2. De gerechtigde heeft alsdan het recht tot koop van het registergoed, voor een koopprijs van zeventigduizend euro (EUR 70.000,00), mits hij binnen een termijn van drie maanden aan de eigenaar meedeelt of hij bereid is het registergoed te kopen.
Nabestaanden van de eigenaresse dienen conform de akte terstond kennis te geven van haar overlijden, middels aangetekende brief of deurwaardersexploit. Nu dat niet is gebeurd, is de termijn van drie maanden voor aanvaarding niet gaan lopen, aldus de rechtbank.

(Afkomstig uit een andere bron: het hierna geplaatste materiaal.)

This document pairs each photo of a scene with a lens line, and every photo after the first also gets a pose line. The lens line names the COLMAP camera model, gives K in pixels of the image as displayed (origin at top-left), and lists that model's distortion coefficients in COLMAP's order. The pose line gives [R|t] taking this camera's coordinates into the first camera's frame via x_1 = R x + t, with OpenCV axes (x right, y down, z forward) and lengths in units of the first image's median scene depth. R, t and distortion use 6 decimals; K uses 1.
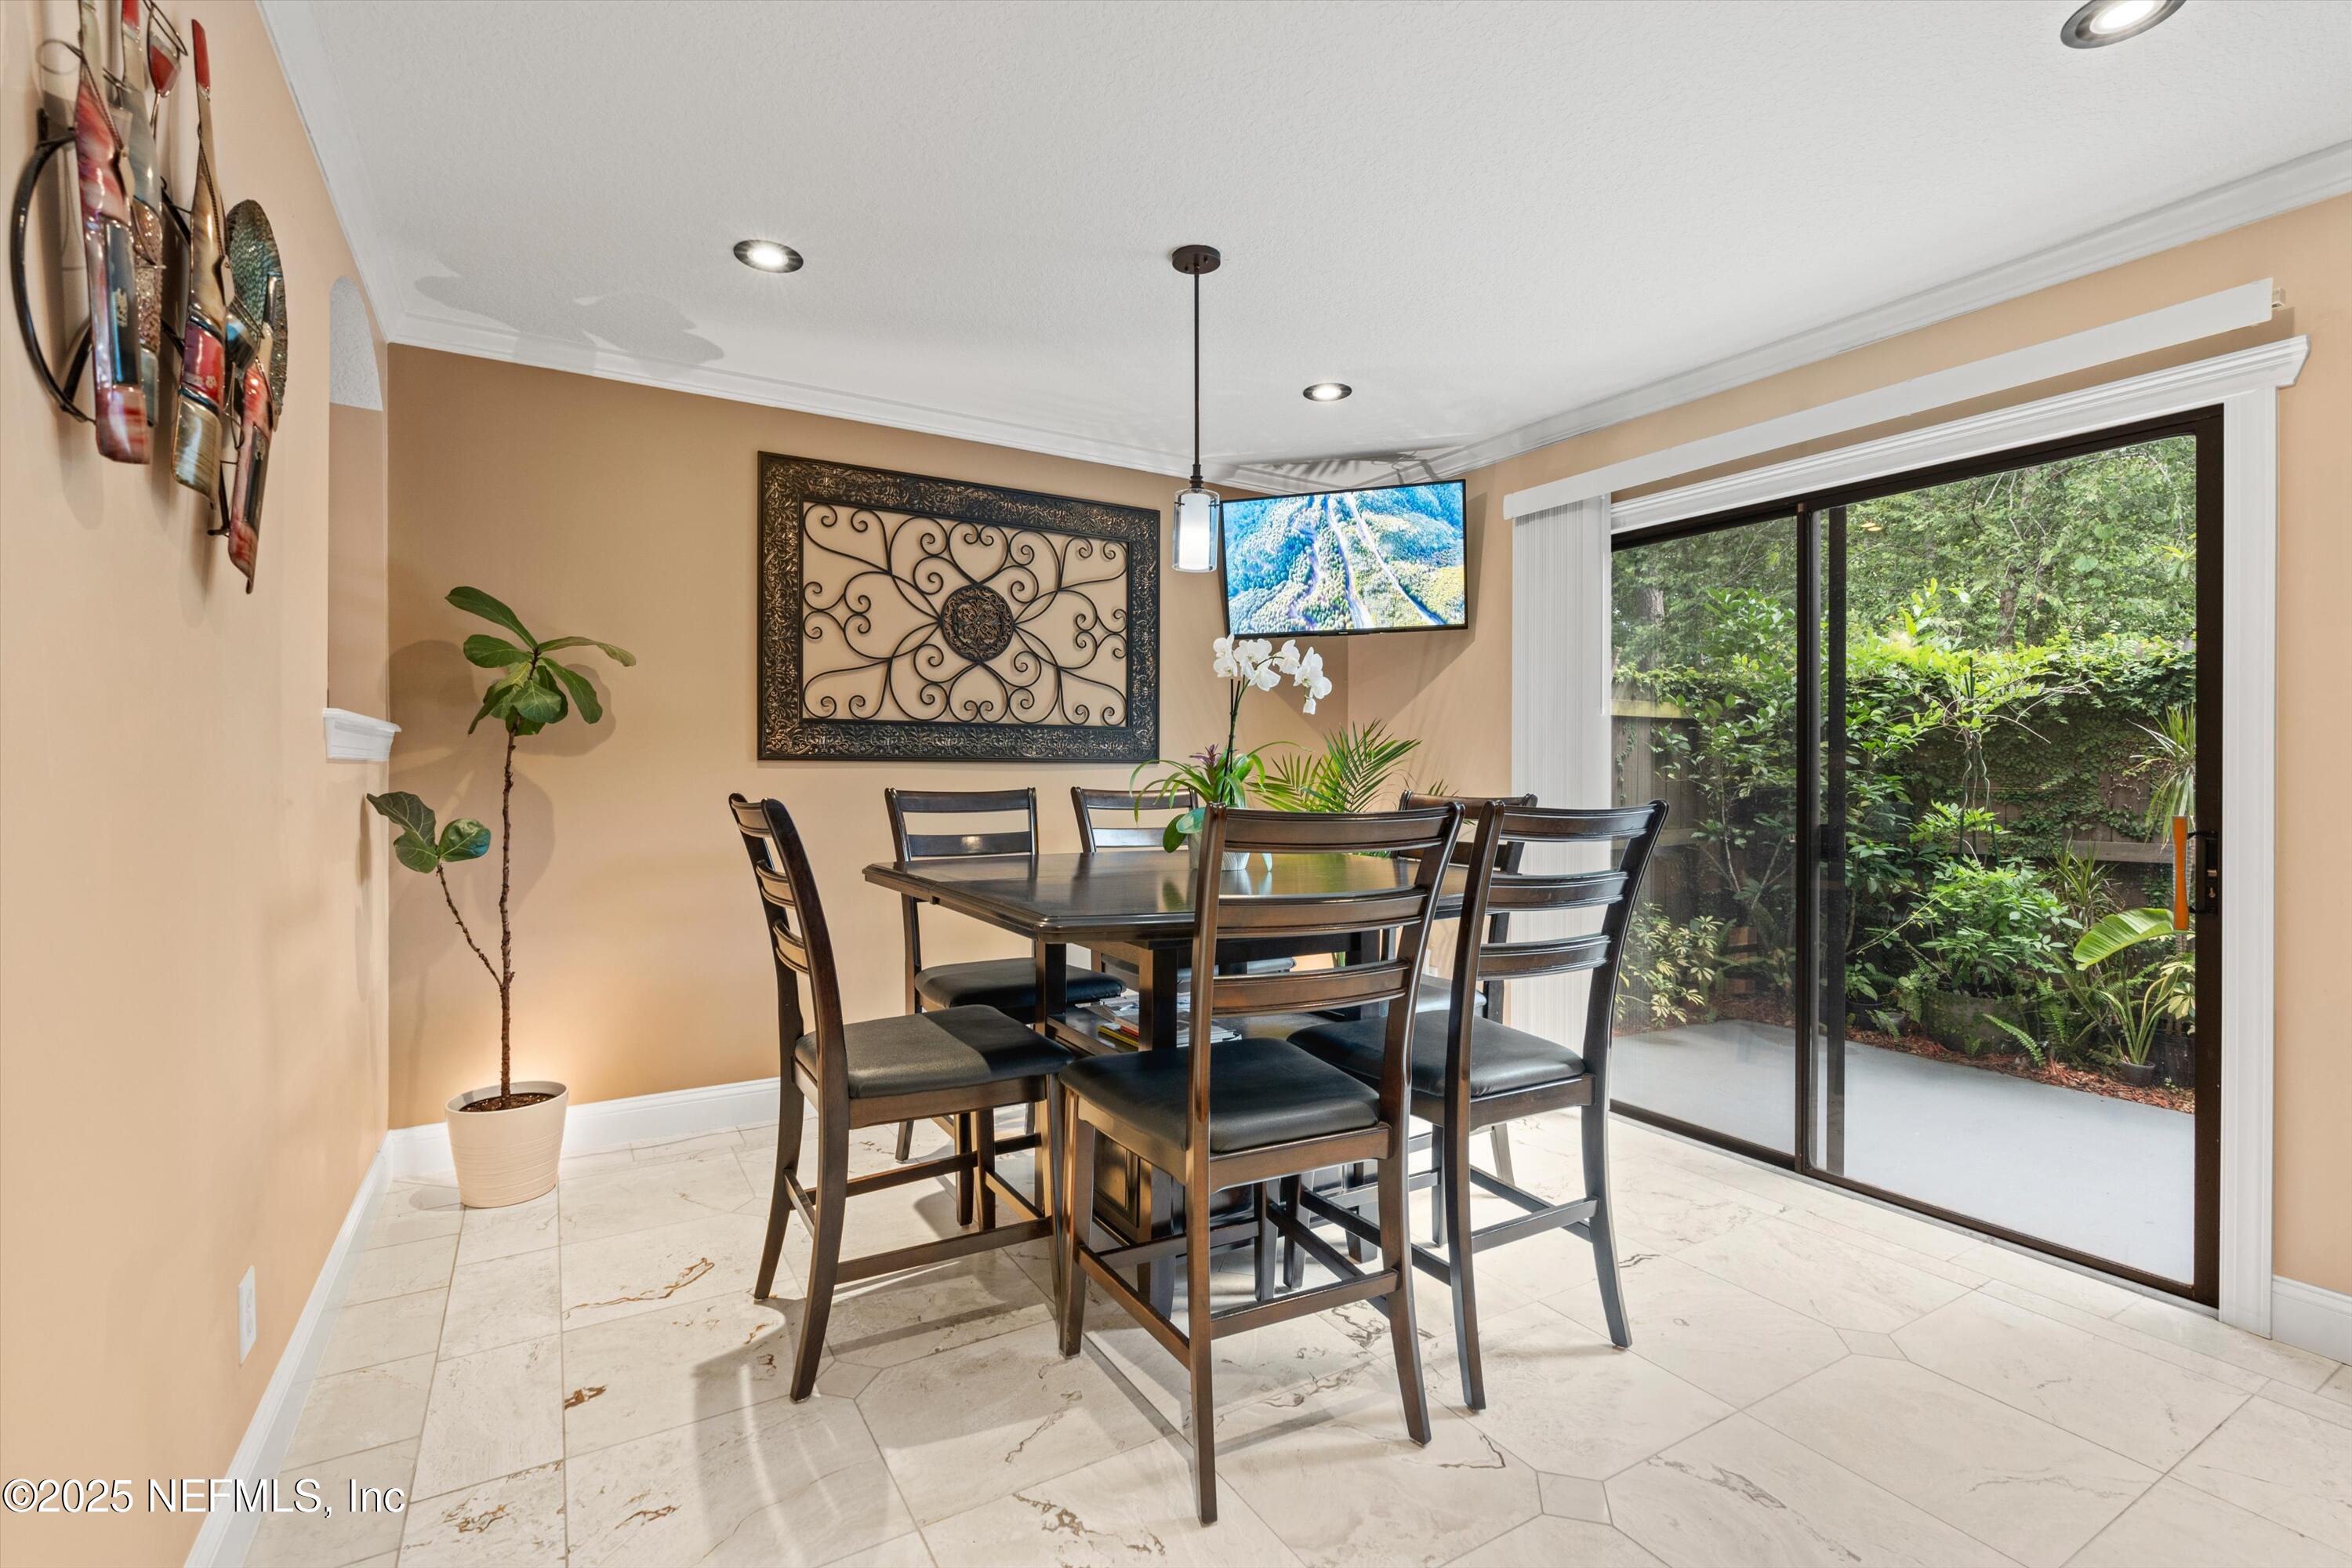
lens RADIAL K [[1051.6, 0, 1170.7], [0, 1051.6, 769.6], [0, 0, 1]] dist [-0.012676, 0.001572]
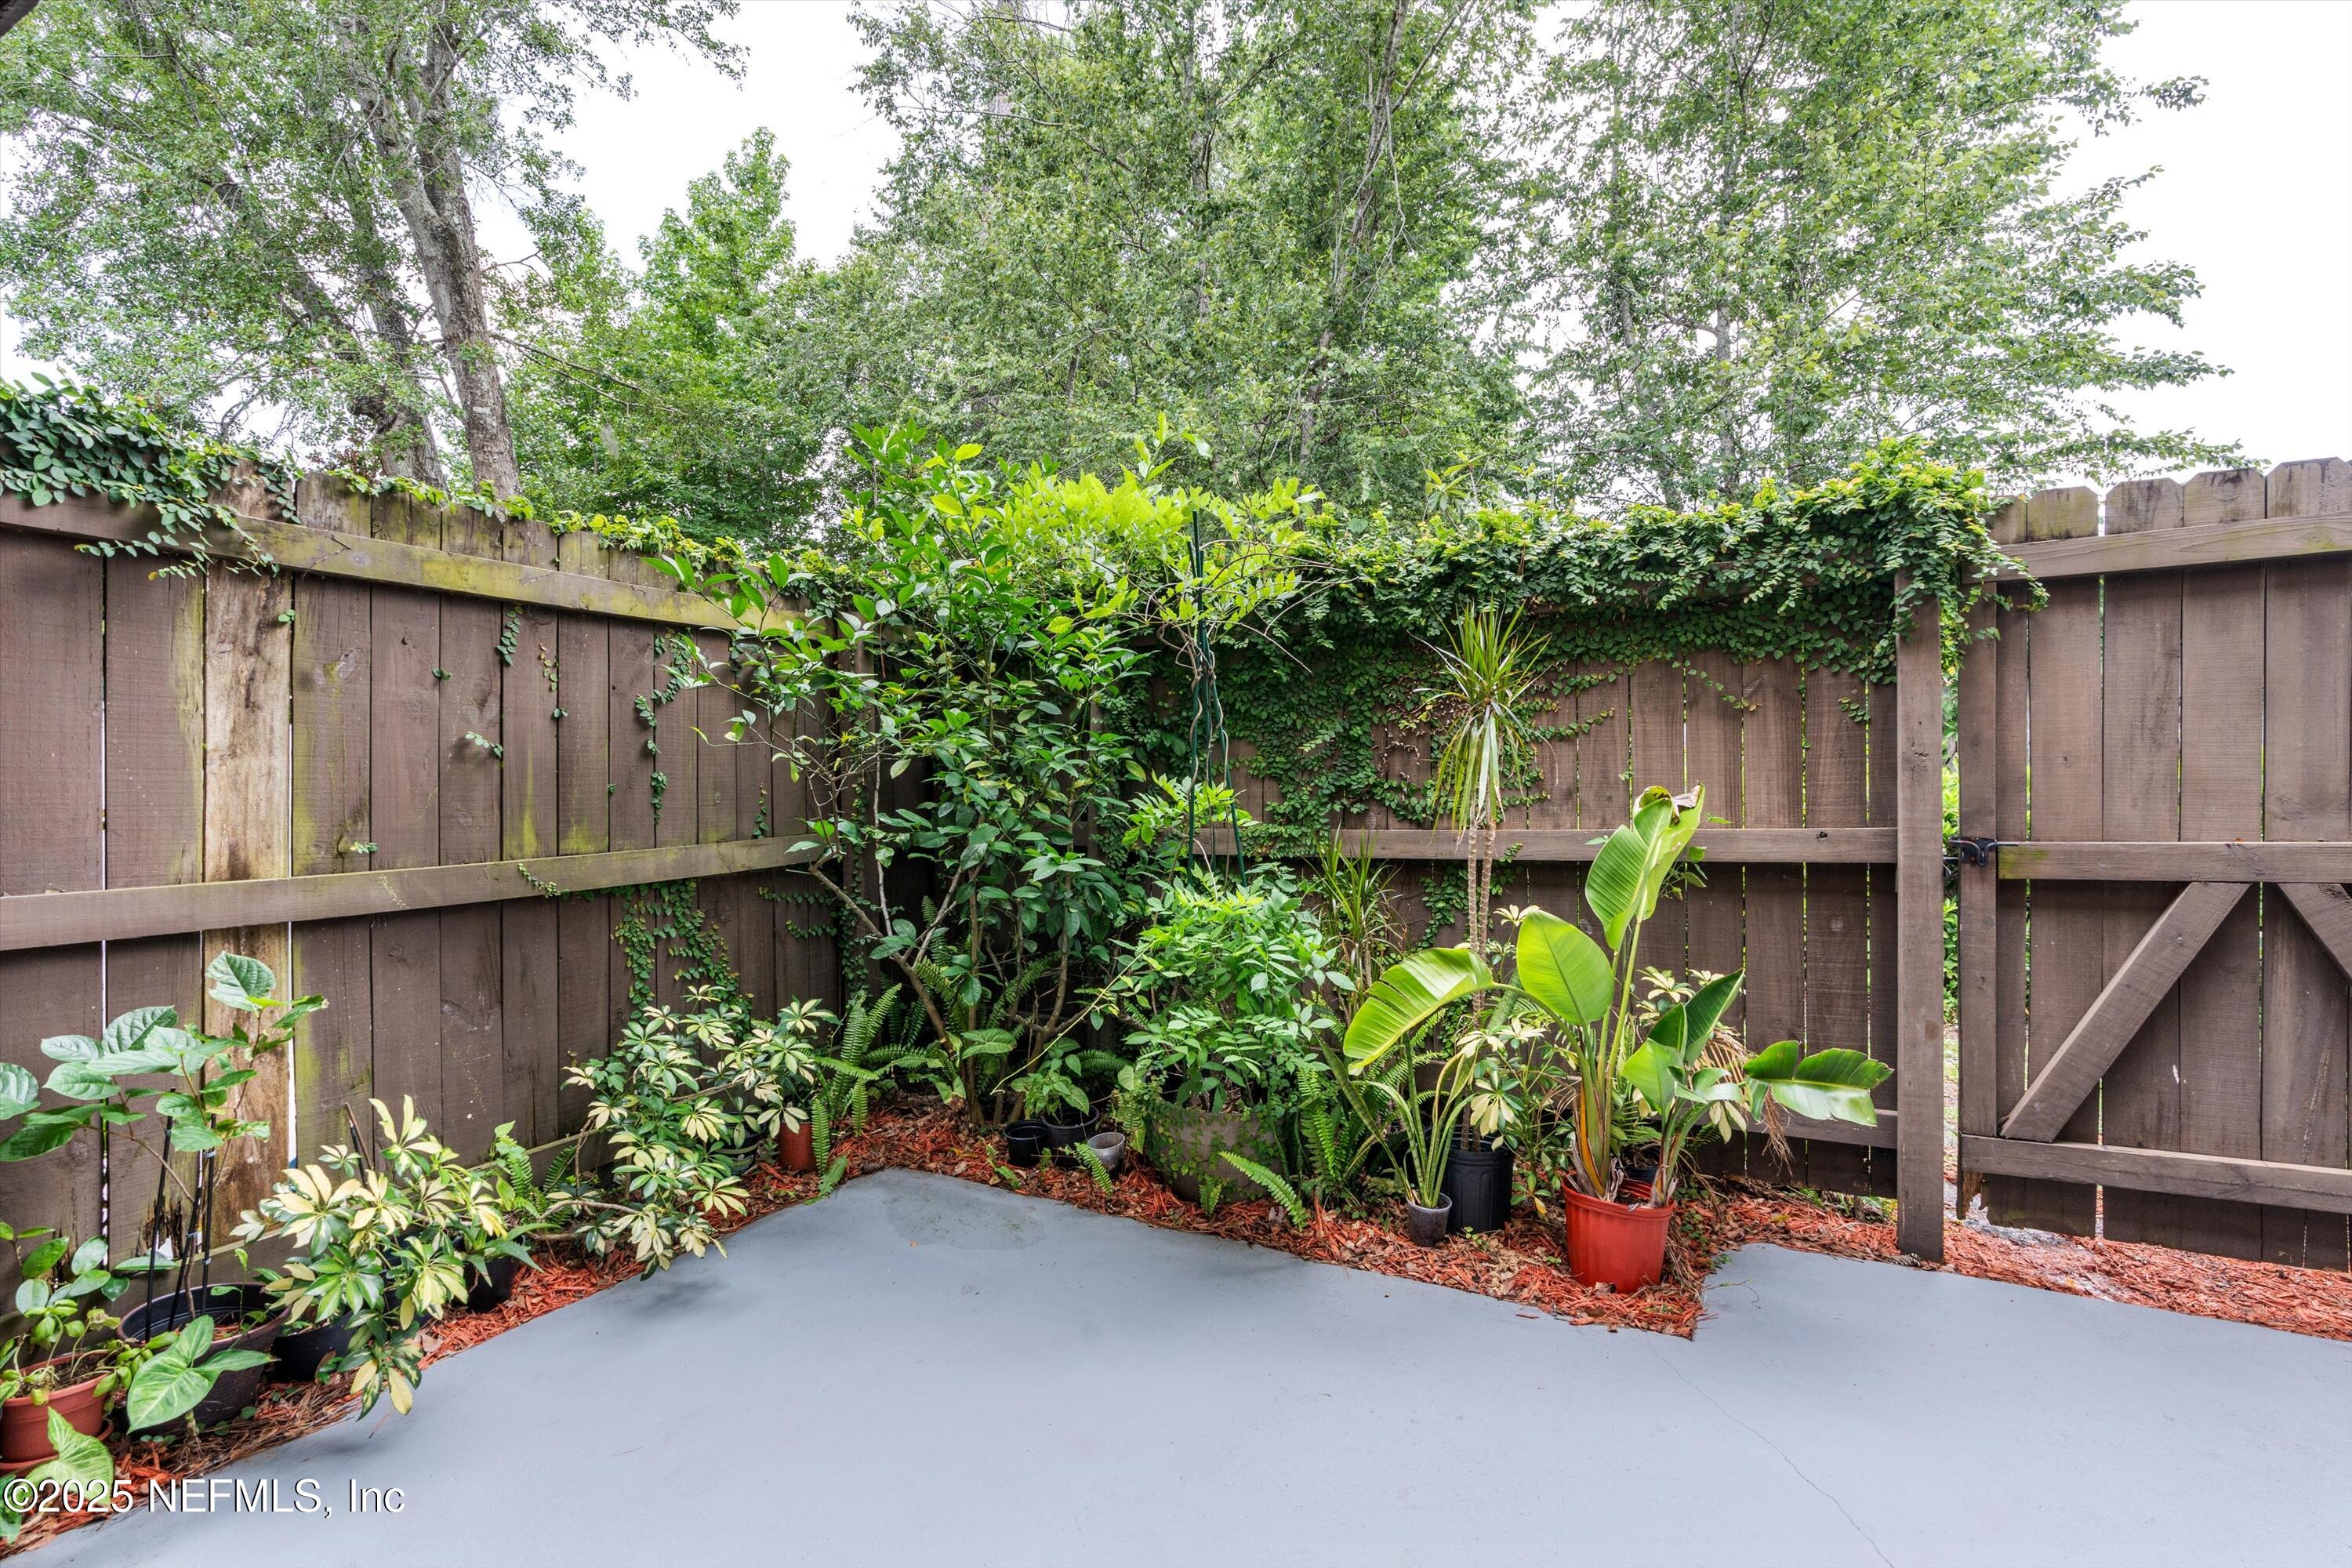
lens RADIAL K [[1051.6, 0, 1180.5], [0, 1051.6, 762.7], [0, 0, 1]] dist [-0.012676, 0.001572]
pose [[0.848456, -0.012889, 0.529110, 0.453625], [0.012355, 0.999913, 0.004546, 0.022905], [-0.529122, 0.002680, 0.848541, 0.519606]]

Huurder beroept zich vier maanden na overlijden op het voorkeursrecht. Kennisgeving van overlijden is niet gedaan op in akte vereiste wijze, noch op een manier waardoor voor eiser kenbaar is geweest of moest zijn aan wie als rechtsverkrijgenden hij een mededeling dat hij het pand wenste te kopen kon adresseren teneinde de termijn voor aanvaarding te sauveren. Het aanbod is daarom niet komen te vervallen door het verstrijken van de voor aanvaarding bepaalde termijn. De rechtbank oordeelt dat het onherroepelijk aanbod tijdig is aanvaard. De vordering tot verklaring voor recht dat gedaagden verplicht zijn tot medewerking aan de levering van het pand wordt toegewezen.